Task directions: Could you please write out each line of the records exactly, minus the pictures?

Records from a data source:
------------------------------------------------------------------------

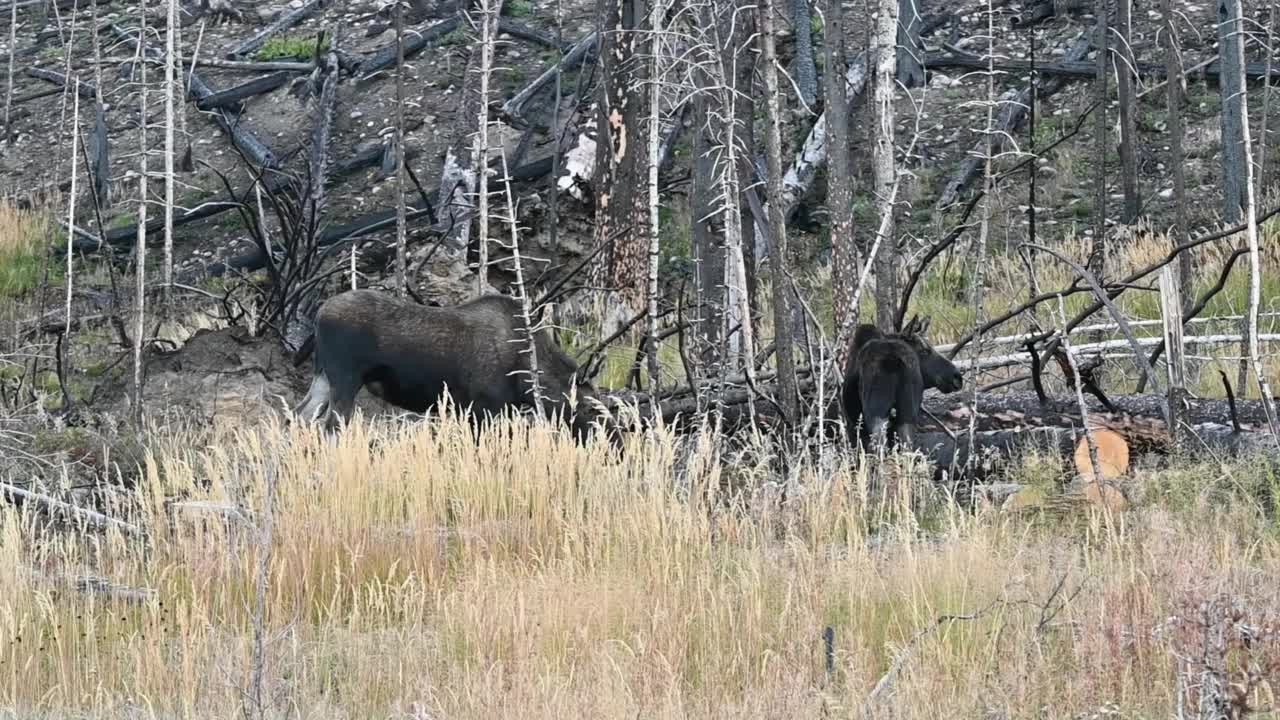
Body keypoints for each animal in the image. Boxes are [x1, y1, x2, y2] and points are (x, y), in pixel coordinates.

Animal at [293, 288, 611, 440]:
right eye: (590, 408)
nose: (614, 444)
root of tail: (319, 315)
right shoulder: (485, 409)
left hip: (323, 376)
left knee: (299, 416)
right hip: (344, 379)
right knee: (330, 428)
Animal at [834, 315, 962, 450]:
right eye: (924, 350)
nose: (957, 376)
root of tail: (895, 359)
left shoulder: (852, 425)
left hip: (876, 410)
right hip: (908, 410)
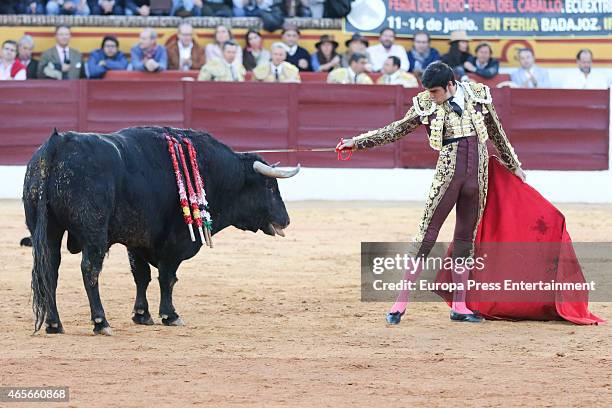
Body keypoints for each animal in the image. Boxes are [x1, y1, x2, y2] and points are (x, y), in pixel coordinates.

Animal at [22, 127, 300, 334]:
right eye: (269, 186)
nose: (285, 220)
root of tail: (58, 144)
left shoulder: (136, 240)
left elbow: (141, 276)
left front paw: (142, 314)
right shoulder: (175, 241)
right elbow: (167, 277)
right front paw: (170, 315)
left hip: (47, 230)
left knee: (50, 269)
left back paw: (54, 323)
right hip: (94, 234)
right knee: (89, 270)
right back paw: (101, 322)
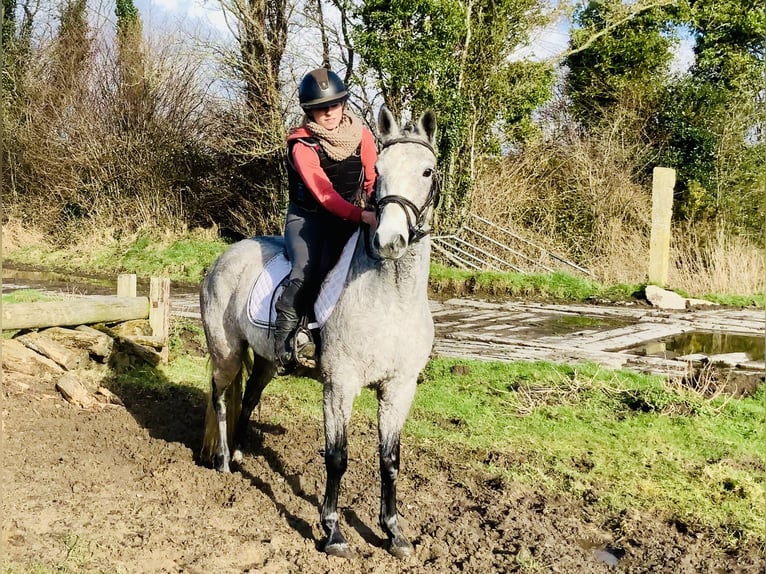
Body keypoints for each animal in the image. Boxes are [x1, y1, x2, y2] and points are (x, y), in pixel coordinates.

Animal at [200, 106, 438, 560]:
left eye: (427, 171)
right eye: (379, 171)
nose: (389, 241)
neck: (392, 299)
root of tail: (224, 256)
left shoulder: (399, 387)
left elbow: (390, 460)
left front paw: (394, 533)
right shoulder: (339, 385)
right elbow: (337, 457)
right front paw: (332, 531)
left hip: (269, 360)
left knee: (250, 398)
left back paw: (237, 451)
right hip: (227, 352)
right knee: (221, 394)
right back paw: (221, 459)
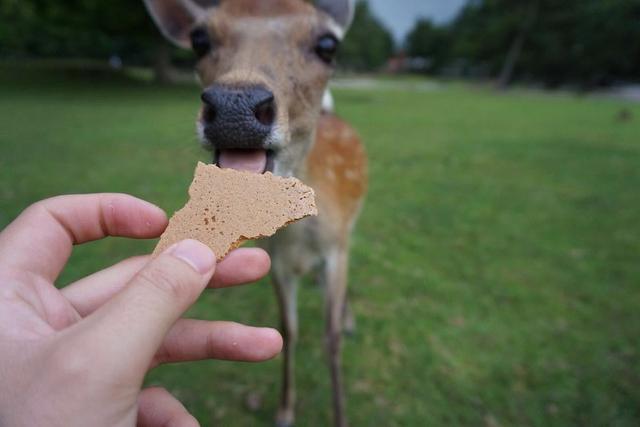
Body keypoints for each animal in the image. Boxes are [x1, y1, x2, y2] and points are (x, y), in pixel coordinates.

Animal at [142, 1, 368, 426]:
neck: (298, 240)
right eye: (199, 39)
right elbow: (287, 330)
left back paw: (349, 319)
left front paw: (340, 414)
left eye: (327, 44)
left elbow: (329, 338)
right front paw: (284, 410)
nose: (235, 107)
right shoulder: (275, 261)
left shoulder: (336, 247)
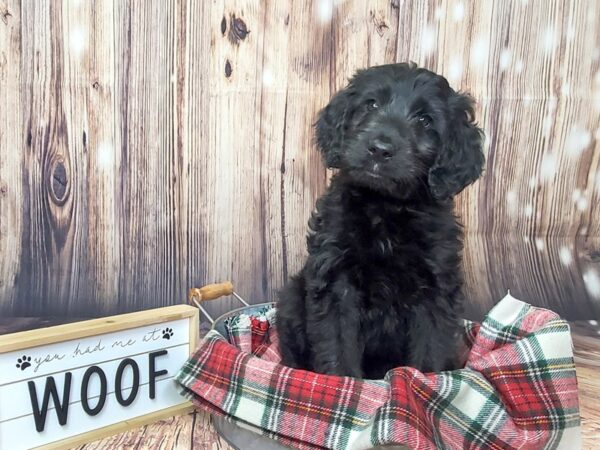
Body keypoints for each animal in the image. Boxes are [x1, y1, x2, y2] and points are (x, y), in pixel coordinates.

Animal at [278, 64, 486, 380]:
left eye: (425, 120)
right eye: (371, 104)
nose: (379, 149)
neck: (385, 207)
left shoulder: (435, 291)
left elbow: (429, 353)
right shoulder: (336, 284)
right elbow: (338, 350)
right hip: (291, 299)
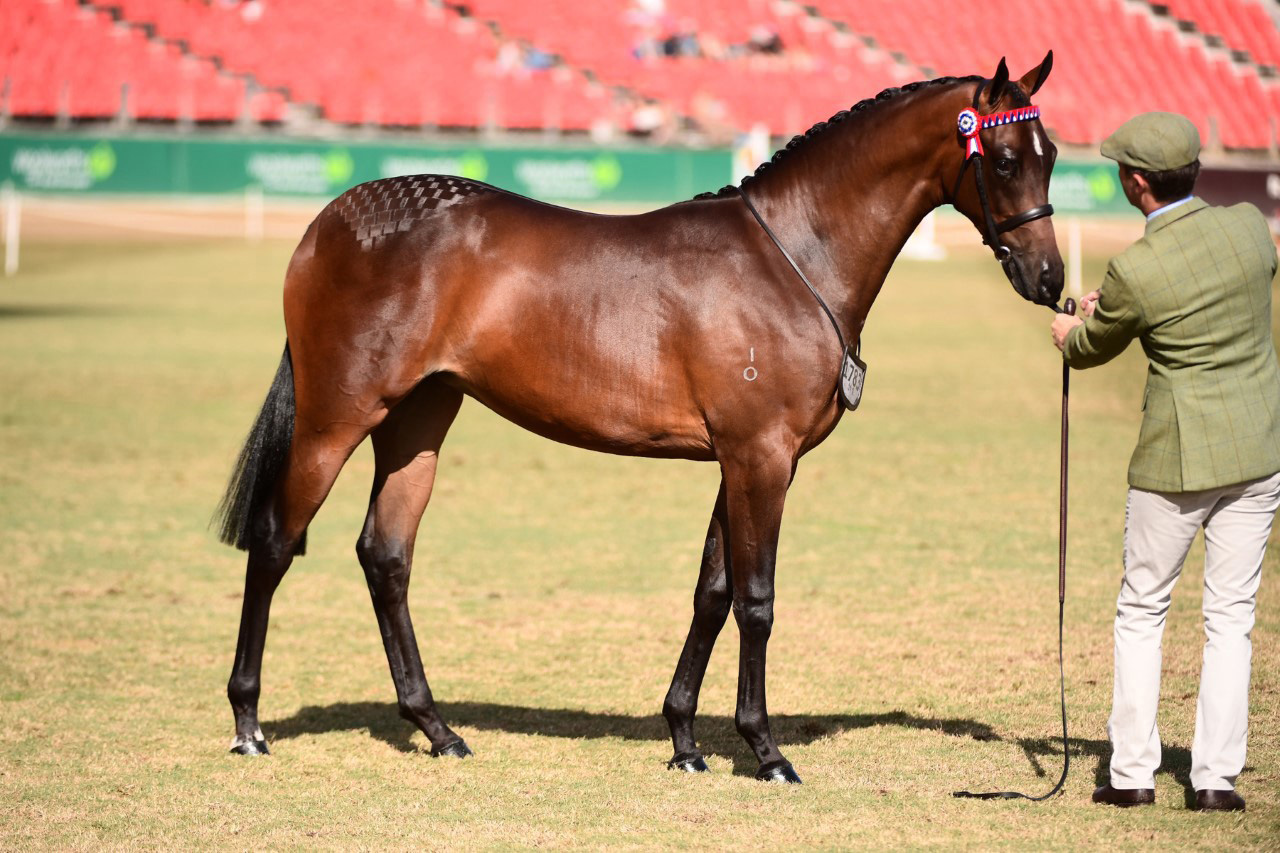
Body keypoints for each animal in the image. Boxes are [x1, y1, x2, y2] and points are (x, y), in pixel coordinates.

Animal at [217, 54, 1059, 783]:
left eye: (1051, 154)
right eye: (1004, 158)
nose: (1049, 277)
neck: (790, 259)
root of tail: (331, 221)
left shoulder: (739, 459)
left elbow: (712, 593)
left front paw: (685, 738)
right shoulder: (763, 457)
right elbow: (756, 600)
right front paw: (765, 749)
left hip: (418, 418)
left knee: (385, 555)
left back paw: (437, 727)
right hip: (336, 417)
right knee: (275, 543)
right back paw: (249, 723)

------------------------------------------------------------------------

Finished task:
Body keypoints for each animal in the image. Boxes are [x1, y1, x2, y2] and points are (x, y), in pixel coordinates.

Animal at [293, 288, 611, 440]:
right eye: (590, 408)
nose: (614, 444)
root of tail: (319, 315)
right shoulder: (485, 409)
left hip: (323, 376)
left knee: (299, 416)
right hip: (344, 379)
right knee: (330, 428)
Animal at [834, 315, 962, 450]:
right eye: (924, 350)
nose: (957, 376)
root of tail: (895, 359)
left shoulder: (852, 425)
left hip: (876, 410)
right hip: (908, 410)
Body keypoints for each animal in the image. Boxes are [x1, y1, x2, y2] and points are (x, y), in pixel coordinates.

Animal at [22, 127, 300, 334]:
right eye: (269, 186)
nose: (285, 220)
root of tail: (58, 144)
left shoulder: (136, 240)
left elbow: (141, 276)
left front paw: (142, 314)
right shoulder: (175, 241)
right elbow: (167, 277)
right front paw: (170, 315)
left hip: (47, 230)
left knee: (50, 269)
left back paw: (54, 323)
right hip: (94, 234)
right knee: (89, 270)
right back paw: (101, 322)
Body keypoints for each animal in the image. Boxes are [x1, y1, x2, y2] and points are (x, y), in pixel coordinates.

Animal at [200, 106, 438, 560]:
left eye: (427, 171)
right eye: (379, 171)
nose: (389, 241)
neck: (392, 299)
root of tail: (224, 256)
left shoulder: (399, 387)
left elbow: (390, 460)
left front paw: (394, 533)
right shoulder: (339, 385)
right elbow: (337, 457)
right front paw: (332, 531)
left hip: (269, 360)
left knee: (250, 398)
left back paw: (237, 451)
right hip: (227, 352)
right knee: (221, 394)
right back paw: (221, 459)
Body keypoints for each animal in the image. Boxes are [x1, y1, x2, y2] and points are (x, y), in pixel coordinates.

Animal at [142, 1, 368, 426]:
neck: (298, 240)
right eye: (199, 39)
right elbow: (287, 330)
left back paw: (349, 319)
left front paw: (340, 414)
left eye: (327, 44)
left elbow: (329, 338)
right front paw: (284, 410)
nose: (235, 107)
right shoulder: (275, 261)
left shoulder: (336, 247)
Body keypoints for each animal in the image. Boxes are [x1, y1, x2, y2] and points are (x, y), in pixel coordinates.

Animal at [278, 64, 486, 380]:
left eye: (425, 120)
right eye: (371, 104)
nose: (379, 149)
neck: (385, 207)
left shoulder: (435, 291)
left elbow: (429, 353)
right shoulder: (336, 284)
right elbow: (338, 350)
right hip: (291, 299)
Body keypoints for each animal in the image. Boxes are [x1, y1, x2, y2] and points are (x, y), in pixel coordinates.

Animal at [217, 54, 1059, 783]:
left eye: (1051, 154)
right eye: (1004, 158)
nose: (1049, 277)
neck: (790, 259)
root of tail: (331, 221)
left shoulder: (739, 459)
left elbow: (712, 593)
left front paw: (685, 738)
right shoulder: (763, 457)
right elbow: (756, 600)
right front paw: (765, 749)
left hip: (418, 418)
left knee: (385, 555)
left back paw: (437, 727)
right hip: (336, 417)
right knee: (275, 543)
right back paw: (249, 723)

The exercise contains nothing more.